Actually Maguire's presence cues my chief gripe--whenever Parker puts on his mask a little life leaks out of the picture; you need that little-boy-lost look to emotionally anchor all the superpowered shenanigans and big special effects and Raimi still hasn't quite solved this problem. The battle scenes are the best that money can buy I'm sure and a big improvement on the first picture's but there's just not enough well personality to them. Raimi's special effects in the Evil Dead movies were done out of poverty; they had a gritty hand-cranked quality as if made in someone's basement and had a special charm. Raimi tries his best: he makes more use of web-slinging--our hero's unique weapon and mode of transport, a nicely sublimated metaphor for nocturnal emissions (too bad we don't get any masturbation jokes in this sequel unless you count the times when he can't seem to uh do it)--and repeatedly rips up mask and costume as if trying to keep them off. What works best though is keeping the superbattles to a minimum and making the most of the Parker scenes, even ringing variations on the problems he encounters when faced with a crisis without his costume. 

It helps to have a much more impressive opponent in Dr. Otto Octavius (a glowering Alfred Molina)--"Doc Ock" as Jameson nicknames him. Doc doesn't quite achieve the grandeur promised by Molina's glower--for one thing the arms (operating under an artificial intelligence) partly controls the doctor not he them (he's not fully voluntarily evil)--but those same arms are his best assets imagewise, serpentine monsters that snap and clack malevolently as if with a mind of their own (which in fact they do). Also helps that the supporting cast has more to do--J.K. Simmons as the irascible J. Jonah Jameson has more time onscreen (always a good thing); Rosemary Harris as the indestructible Aunt May enjoys a few astringent lines; Kirsten Dunst as Mary Jane Watson is delectable as ever. I've a problem with James Franco, overqualified to play Harry Osborn; can't quite believe in his hatred for the webslinger (which is borne of a misunderstanding anyway) and suspect Harry doesn't either--his "down with Spider-Man" mantra has acquired a rote quality. His character does go through a few final twists however; hopefully the young man enjoys a more central--and crucial--role in the next sequel.

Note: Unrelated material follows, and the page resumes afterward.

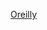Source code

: [Oreilly](https://learning.oreilly.com/videos/introduction-to-jenkins/9780136584148/9780136584148-IJDO_01_01_01/)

Also have a problem with Danny Elfman's music. Thought his scores for Tim Burton's Batman movies were perfect--gloomy and grand but with a bouncy comic-book undercurrent that gives the melody bite--but he's applied the concept to every superhero movie since and I don't think gloomy and grand is appropriate to this one; the corny animated series theme fits better. Batman and Batman Returns--still for my money the best of the comic-book adaptations--were pop opera; Spider-Man is soap. Elfman should know the difference.